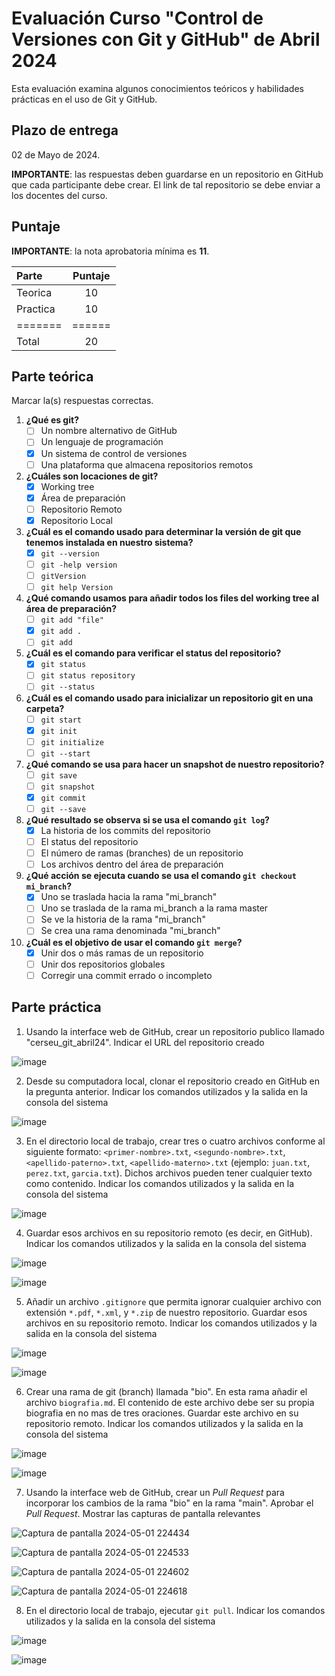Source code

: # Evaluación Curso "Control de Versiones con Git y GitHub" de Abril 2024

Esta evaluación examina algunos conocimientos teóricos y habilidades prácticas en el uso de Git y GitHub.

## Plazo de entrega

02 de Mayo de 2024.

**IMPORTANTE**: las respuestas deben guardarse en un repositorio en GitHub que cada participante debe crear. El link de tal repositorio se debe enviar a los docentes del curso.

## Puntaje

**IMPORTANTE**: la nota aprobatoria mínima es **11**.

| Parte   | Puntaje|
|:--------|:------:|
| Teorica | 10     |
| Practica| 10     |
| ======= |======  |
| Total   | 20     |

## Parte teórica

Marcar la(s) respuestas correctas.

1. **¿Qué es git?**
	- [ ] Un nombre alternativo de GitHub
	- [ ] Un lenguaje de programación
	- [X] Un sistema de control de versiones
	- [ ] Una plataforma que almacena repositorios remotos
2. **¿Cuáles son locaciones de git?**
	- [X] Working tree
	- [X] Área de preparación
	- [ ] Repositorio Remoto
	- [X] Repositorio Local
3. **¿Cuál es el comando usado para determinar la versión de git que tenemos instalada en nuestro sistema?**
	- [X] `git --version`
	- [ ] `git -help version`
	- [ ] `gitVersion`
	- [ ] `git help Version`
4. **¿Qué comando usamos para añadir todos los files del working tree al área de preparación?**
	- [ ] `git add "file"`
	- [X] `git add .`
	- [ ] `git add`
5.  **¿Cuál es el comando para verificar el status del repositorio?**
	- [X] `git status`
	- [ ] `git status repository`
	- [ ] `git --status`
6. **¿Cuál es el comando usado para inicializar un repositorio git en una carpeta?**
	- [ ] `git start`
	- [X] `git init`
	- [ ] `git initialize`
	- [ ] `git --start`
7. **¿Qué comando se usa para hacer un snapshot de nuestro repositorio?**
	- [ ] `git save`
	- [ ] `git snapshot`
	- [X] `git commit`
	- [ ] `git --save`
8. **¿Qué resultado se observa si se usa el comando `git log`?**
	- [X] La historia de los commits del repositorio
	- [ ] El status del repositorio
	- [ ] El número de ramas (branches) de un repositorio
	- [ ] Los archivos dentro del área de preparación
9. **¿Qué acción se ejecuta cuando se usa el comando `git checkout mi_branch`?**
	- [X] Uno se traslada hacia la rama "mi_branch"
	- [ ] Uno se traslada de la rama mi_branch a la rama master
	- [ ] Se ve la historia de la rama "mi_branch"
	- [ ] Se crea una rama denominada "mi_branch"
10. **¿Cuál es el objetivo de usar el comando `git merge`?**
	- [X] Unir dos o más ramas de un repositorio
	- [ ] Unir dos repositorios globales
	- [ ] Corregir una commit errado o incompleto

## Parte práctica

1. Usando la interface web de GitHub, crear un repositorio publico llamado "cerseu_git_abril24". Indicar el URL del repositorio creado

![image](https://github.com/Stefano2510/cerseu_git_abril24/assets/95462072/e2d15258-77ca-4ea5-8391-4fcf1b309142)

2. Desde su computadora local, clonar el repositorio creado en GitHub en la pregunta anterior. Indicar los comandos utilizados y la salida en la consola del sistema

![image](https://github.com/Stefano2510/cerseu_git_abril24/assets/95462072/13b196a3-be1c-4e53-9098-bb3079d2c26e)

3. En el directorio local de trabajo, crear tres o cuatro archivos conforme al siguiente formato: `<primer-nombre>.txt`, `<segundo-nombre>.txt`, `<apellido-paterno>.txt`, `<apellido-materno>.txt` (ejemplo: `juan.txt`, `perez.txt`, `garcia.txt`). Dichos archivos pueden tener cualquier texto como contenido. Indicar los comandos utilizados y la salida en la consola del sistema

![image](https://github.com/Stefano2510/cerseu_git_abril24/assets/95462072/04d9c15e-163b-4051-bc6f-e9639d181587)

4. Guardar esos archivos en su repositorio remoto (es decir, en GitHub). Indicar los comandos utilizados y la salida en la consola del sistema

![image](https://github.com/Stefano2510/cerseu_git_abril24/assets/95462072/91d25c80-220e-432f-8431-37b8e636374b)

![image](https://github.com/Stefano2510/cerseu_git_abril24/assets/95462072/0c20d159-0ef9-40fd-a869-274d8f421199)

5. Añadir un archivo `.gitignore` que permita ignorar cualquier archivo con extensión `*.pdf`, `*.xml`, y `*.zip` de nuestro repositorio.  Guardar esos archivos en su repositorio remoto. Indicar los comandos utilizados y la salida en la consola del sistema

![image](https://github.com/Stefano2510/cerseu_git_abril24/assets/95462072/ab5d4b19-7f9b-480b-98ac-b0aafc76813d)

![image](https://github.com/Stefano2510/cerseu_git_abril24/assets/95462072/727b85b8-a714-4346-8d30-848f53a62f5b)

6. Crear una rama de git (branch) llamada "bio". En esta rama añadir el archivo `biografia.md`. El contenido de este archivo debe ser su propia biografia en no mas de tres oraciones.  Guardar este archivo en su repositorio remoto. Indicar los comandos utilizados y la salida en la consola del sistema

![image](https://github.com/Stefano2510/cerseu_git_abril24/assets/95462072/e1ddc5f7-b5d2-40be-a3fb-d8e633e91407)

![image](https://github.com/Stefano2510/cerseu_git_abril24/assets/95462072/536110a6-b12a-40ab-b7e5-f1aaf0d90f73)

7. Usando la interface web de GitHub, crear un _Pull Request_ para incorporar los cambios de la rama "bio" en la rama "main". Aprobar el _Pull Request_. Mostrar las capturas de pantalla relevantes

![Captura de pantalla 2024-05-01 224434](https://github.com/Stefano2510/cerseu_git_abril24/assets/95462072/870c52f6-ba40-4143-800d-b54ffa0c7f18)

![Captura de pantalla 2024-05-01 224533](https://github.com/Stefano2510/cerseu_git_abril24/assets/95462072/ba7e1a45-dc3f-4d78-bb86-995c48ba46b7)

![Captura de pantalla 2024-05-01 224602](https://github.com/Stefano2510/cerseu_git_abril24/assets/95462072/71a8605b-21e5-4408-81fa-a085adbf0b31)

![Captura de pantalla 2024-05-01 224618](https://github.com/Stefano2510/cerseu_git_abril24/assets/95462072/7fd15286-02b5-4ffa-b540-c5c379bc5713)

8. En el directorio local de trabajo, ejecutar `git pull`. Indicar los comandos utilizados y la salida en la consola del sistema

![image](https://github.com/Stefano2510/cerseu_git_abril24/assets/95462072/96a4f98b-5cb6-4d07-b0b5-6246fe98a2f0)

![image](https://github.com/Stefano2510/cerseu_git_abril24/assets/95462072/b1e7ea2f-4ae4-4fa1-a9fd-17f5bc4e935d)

==

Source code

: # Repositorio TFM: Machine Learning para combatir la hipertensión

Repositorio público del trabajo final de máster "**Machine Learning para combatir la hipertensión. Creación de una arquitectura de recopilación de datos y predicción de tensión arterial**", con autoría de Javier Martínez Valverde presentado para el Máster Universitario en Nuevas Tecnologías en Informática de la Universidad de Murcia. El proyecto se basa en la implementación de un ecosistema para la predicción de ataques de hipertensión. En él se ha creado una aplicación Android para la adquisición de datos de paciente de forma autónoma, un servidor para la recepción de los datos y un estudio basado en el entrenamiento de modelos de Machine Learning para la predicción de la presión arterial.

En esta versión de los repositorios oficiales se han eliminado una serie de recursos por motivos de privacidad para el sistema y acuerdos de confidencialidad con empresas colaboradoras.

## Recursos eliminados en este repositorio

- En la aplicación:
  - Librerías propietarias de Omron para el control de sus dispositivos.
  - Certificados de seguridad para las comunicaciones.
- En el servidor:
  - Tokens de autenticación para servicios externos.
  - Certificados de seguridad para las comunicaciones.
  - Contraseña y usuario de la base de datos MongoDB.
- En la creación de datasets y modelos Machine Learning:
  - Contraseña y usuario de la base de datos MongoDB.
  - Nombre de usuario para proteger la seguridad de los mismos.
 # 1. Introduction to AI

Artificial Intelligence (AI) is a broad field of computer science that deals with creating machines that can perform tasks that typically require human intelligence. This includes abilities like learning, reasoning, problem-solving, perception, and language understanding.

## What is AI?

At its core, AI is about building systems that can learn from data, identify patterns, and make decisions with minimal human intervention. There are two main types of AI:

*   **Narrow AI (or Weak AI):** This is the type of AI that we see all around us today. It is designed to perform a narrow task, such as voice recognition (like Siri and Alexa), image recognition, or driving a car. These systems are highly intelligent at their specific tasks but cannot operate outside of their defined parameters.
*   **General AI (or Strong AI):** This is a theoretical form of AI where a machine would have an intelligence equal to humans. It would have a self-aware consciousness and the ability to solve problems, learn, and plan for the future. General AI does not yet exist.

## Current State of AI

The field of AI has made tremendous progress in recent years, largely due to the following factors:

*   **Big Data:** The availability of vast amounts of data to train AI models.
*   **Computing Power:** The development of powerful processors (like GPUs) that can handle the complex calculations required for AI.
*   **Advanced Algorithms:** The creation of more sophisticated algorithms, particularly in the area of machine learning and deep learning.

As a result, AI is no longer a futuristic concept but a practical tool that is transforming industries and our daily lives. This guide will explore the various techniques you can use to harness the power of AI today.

To do:
Repeat word for word the lines above that run from the line containing "- [ ] Un lenguaje de programación" through the line containing "- [ ] El número", both ends included, and nothing else.

Reply:
	- [ ] Un lenguaje de programación
	- [X] Un sistema de control de versiones
	- [ ] Una plataforma que almacena repositorios remotos
2. **¿Cuáles son locaciones de git?**
	- [X] Working tree
	- [X] Área de preparación
	- [ ] Repositorio Remoto
	- [X] Repositorio Local
3. **¿Cuál es el comando usado para determinar la versión de git que tenemos instalada en nuestro sistema?**
	- [X] `git --version`
	- [ ] `git -help version`
	- [ ] `gitVersion`
	- [ ] `git help Version`
4. **¿Qué comando usamos para añadir todos los files del working tree al área de preparación?**
	- [ ] `git add "file"`
	- [X] `git add .`
	- [ ] `git add`
5.  **¿Cuál es el comando para verificar el status del repositorio?**
	- [X] `git status`
	- [ ] `git status repository`
	- [ ] `git --status`
6. **¿Cuál es el comando usado para inicializar un repositorio git en una carpeta?**
	- [ ] `git start`
	- [X] `git init`
	- [ ] `git initialize`
	- [ ] `git --start`
7. **¿Qué comando se usa para hacer un snapshot de nuestro repositorio?**
	- [ ] `git save`
	- [ ] `git snapshot`
	- [X] `git commit`
	- [ ] `git --save`
8. **¿Qué resultado se observa si se usa el comando `git log`?**
	- [X] La historia de los commits del repositorio
	- [ ] El status del repositorio
	- [ ] El número de ramas (branches) de un repositorio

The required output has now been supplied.